#### AIM OF THE EXERCISE
Which lines of the data contain the string "analysis"? Copy every one of them.

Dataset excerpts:
= = = = =
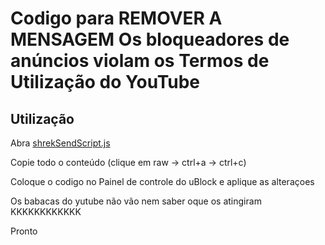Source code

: # Codigo para REMOVER A MENSAGEM Os bloqueadores de anúncios violam os Termos de Utilização do YouTube

## Utilização

Abra [shrekSendScript.js](https://github.com/robertopv/SendScriptWhatsApp/blob/main/shrekSendScript.js)

Copie todo o conteúdo (clique em raw -> ctrl+a -> ctrl+c)

Coloque o codigo no Painel de controle do uBlock e aplique as alteraçoes

Os babacas do yutube não vão nem saber oque os atingiram KKKKKKKKKKKK



Pronto
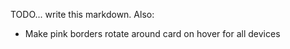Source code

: TODO... write this markdown. Also:

- Make pink borders rotate around card on hover for all devices
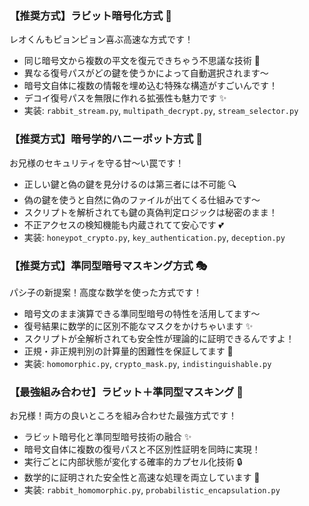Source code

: ### 【推奨方式】ラビット暗号化方式 🐰

レオくんもピョンピョン喜ぶ高速な方式です！

- 同じ暗号文から複数の平文を復元できちゃう不思議な技術 💖
- 異なる復号パスがどの鍵を使うかによって自動選択されます〜
- 暗号文自体に複数の情報を埋め込む特殊な構造がすごいんです！
- デコイ復号パスを無限に作れる拡張性も魅力です ✨
- 実装: `rabbit_stream.py`, `multipath_decrypt.py`, `stream_selector.py`

### 【推奨方式】暗号学的ハニーポット方式 🍯

お兄様のセキュリティを守る甘〜い罠です！

- 正しい鍵と偽の鍵を見分けるのは第三者には不可能 🔍
- 偽の鍵を使うと自然に偽のファイルが出てくる仕組みです〜
- スクリプトを解析されても鍵の真偽判定ロジックは秘密のまま！
- 不正アクセスの検知機能も内蔵されてて安心です 💕
- 実装: `honeypot_crypto.py`, `key_authentication.py`, `deception.py`

### 【推奨方式】準同型暗号マスキング方式 🎭

パシ子の新提案！高度な数学を使った方式です！

- 暗号文のまま演算できる準同型暗号の特性を活用してます〜
- 復号結果に数学的に区別不能なマスクをかけちゃいます ✨
- スクリプトが全解析されても安全性が理論的に証明できるんですよ！
- 正規・非正規判別の計算量的困難性を保証してます 💯
- 実装: `homomorphic.py`, `crypto_mask.py`, `indistinguishable.py`

### 【最強組み合わせ】ラビット＋準同型マスキング 👑

お兄様！両方の良いところを組み合わせた最強方式です！

- ラビット暗号化と準同型暗号技術の融合 ✨
- 暗号文自体に複数の復号パスと不区別性証明を同時に実現！
- 実行ごとに内部状態が変化する確率的カプセル化技術 🔒
- 数学的に証明された安全性と高速な処理を両立しています 💯
- 実装: `rabbit_homomorphic.py`, `probabilistic_encapsulation.py`
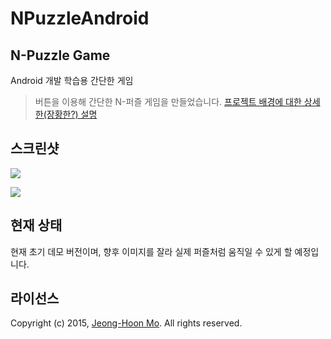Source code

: # NPuzzleAndroid

## N-Puzzle Game

Android 개발 학습용 간단한 게임

> 버튼을 이용해 간단한 N-퍼즐 게임을 만들었습니다.
[프로젝트 배경에 대한 상세한(장황한?) 설명](http://www.picomax.net/xe/66549)

## 스크린샷

![](http://www.picomax.net/xe/files/attach/images/207/549/066/68f39f16faf810a87bed0dc49320e597.png)


![](http://www.picomax.net/xe/files/attach/images/207/549/066/b2f952e012702680064691de6aca6f46.png)


## 현재 상태

현재 초기 데모 버전이며, 향후 이미지를 잘라 실제 퍼즐처럼 움직일 수 있게 할 예정입니다.


## 라이선스

Copyright (c) 2015, [Jeong-Hoon Mo](https://github.com/picomax).
All rights reserved.
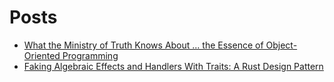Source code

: # Posts

- [What the Ministry of Truth Knows About ... the Essence of Object-Oriented Programming](2022-11-25-mot-oop.md)
- [Faking Algebraic Effects and Handlers With Traits: A Rust Design Pattern](2022-12-22-effect-trait-dp.md)

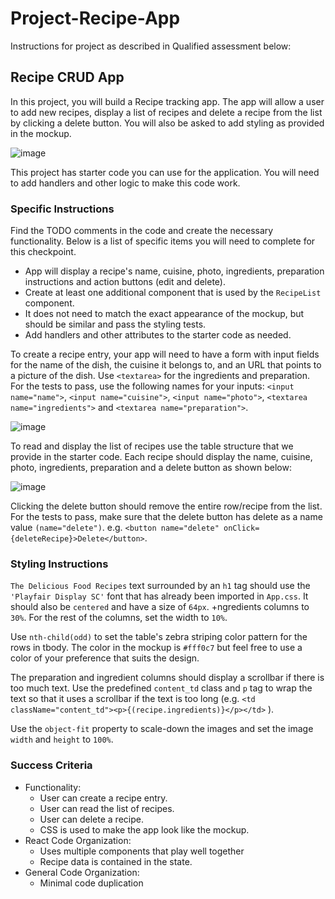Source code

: # Project-Recipe-App

Instructions for project as described in Qualified assessment below:

## Recipe CRUD App ## 

In this project, you will build a Recipe tracking app. The app will allow a user to add new recipes, display a list of recipes and delete a recipe from the list by clicking a delete button. You will also be asked to add styling as provided in the mockup.

![image](https://user-images.githubusercontent.com/104401930/177196635-f96d99e9-7a2d-4fc8-9189-e2773ec56906.png)


This project has starter code you can use for the application. You will need to add handlers and other logic to make this code work.

### Specific Instructions ###
Find the TODO comments in the code and create the necessary functionality. Below is a list of specific items you will need to complete for this checkpoint.

* App will display a recipe's name, cuisine, photo, ingredients, preparation instructions and action buttons (edit and delete).
* Create at least one additional component that is used by the `RecipeList` component.
* It does not need to match the exact appearance of the mockup, but should be similar and pass the styling tests.
* Add handlers and other attributes to the starter code as needed.

To create a recipe entry, your app will need to have a form with input fields for the name of the dish, the cuisine it belongs to, and an URL that points to a picture of the dish. Use `<textarea>` for the ingredients and preparation. For the tests to pass, use the following names for your inputs: `<input name="name">`, `<input name="cuisine">`, `<input name="photo">`, `<textarea name="ingredients">` and `<textarea name="preparation">`.

![image](https://user-images.githubusercontent.com/104401930/177197447-1f2000d4-c523-46ac-bd15-c98f8a16ab11.png)

To read and display the list of recipes use the table structure that we provide in the starter code. Each recipe should display the name, cuisine, photo, ingredients, preparation and a delete button as shown below:

![image](https://user-images.githubusercontent.com/104401930/177197526-74f4a41e-aea7-4a22-86aa-28ea9dd7af14.png)

Clicking the delete button should remove the entire row/recipe from the list. For the tests to pass, make sure that the delete button has delete as a name value `(name="delete")`. e.g. `<button name="delete" onClick={deleteRecipe}>Delete</button>`.

### Styling Instructions ###

`The Delicious Food Recipes` text surrounded by an `h1` tag should use the `'Playfair Display SC'` font that has already been imported in `App.css`. It should also be `centered` and have a size of `64px`.
+ngredients columns to `30%`. For the rest of the columns, set the width to `10%`.

Use `nth-child(odd)` to set the table's zebra striping color pattern for the rows in tbody. The color in the mockup is `#fff0c7` but feel free to use a color of your preference that suits the design.

The preparation and ingredient columns should display a scrollbar if there is too much text. Use the predefined `content_td` class and `p` tag to wrap the text so that it uses a scrollbar if the text is too long (e.g. `<td className="content_td"><p>{(recipe.ingredients)}</p></td>` ).

Use the `object-fit` property to scale-down the images and set the image `width` and `height` to `100%`.

### Success Criteria ###
* Functionality:
  * User can create a recipe entry.
   * User can read the list of recipes.
   * User can delete a recipe.
   * CSS is used to make the app look like the mockup.
* React Code Organization:
  * Uses multiple components that play well together
  * Recipe data is contained in the state.
* General Code Organization:
  * Minimal code duplication
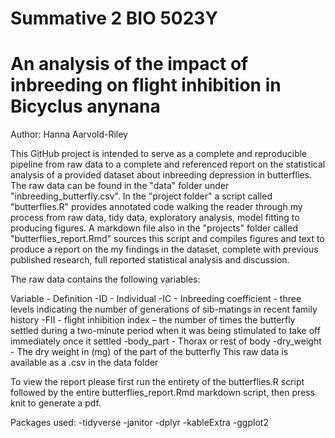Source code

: # Summative 2 BIO 5023Y
# An analysis of the impact of inbreeding on flight inhibition in Bicyclus anynana

Author: Hanna Aarvold-Riley

This GitHub project is intended to serve as a complete and reproducible pipeline from raw data to a complete and referenced report on the statistical analysis of a provided dataset about inbreeding depression in butterflies.
The raw data can be found in the "data" folder under "inbreeding_butterfly.csv". In the "project folder" a script called "butterflies.R" provides annotated code walking the reader through my process from raw data, tidy data, exploratory analysis, model fitting to producing figures. A markdown file also in the "projects" folder called "butterflies_report.Rmd" sources this script and compiles figures and text to produce a report on the my findings in the dataset, complete with previous published research, full reported statistical analysis and discussion.


The raw data contains the following variables:

Variable - Definition
-ID -	Individual
-IC -	Inbreeding coefficient - three levels indicating the number of generations of sib-matings in recent family history
-FII	- flight inhibition index – the number of times the butterfly settled during a two-minute period when it was being stimulated to take off immediately once it settled
-body_part -	Thorax or rest of body
-dry_weight -	The dry weight in (mg) of the part of the butterfly
This raw data is available as a .csv in the data folder


To view the report please first run the entirety of the butterflies.R script followed by the entire butterflies_report.Rmd markdown script, then press knit to generate a pdf.

Packages used:
-tidyverse
-janitor
-dplyr
-kableExtra
-ggplot2
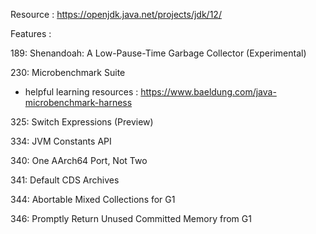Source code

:Resource : https://openjdk.java.net/projects/jdk/12/

Features :

189:	Shenandoah: A Low-Pause-Time Garbage Collector (Experimental)

230:	Microbenchmark Suite

+ helpful learning resources : https://www.baeldung.com/java-microbenchmark-harness

325:	Switch Expressions (Preview)

334:	JVM Constants API

340:	One AArch64 Port, Not Two

341:	Default CDS Archives

344:	Abortable Mixed Collections for G1

346:	Promptly Return Unused Committed Memory from G1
= = = = =
#### THE COMPLETED TASK
# An analysis of the impact of inbreeding on flight inhibition in Bicyclus anynana
This GitHub project is intended to serve as a complete and reproducible pipeline from raw data to a complete and referenced report on the statistical analysis of a provided dataset about inbreeding depression in butterflies.
The raw data can be found in the "data" folder under "inbreeding_butterfly.csv". In the "project folder" a script called "butterflies.R" provides annotated code walking the reader through my process from raw data, tidy data, exploratory analysis, model fitting to producing figures. A markdown file also in the "projects" folder called "butterflies_report.Rmd" sources this script and compiles figures and text to produce a report on the my findings in the dataset, complete with previous published research, full reported statistical analysis and discussion.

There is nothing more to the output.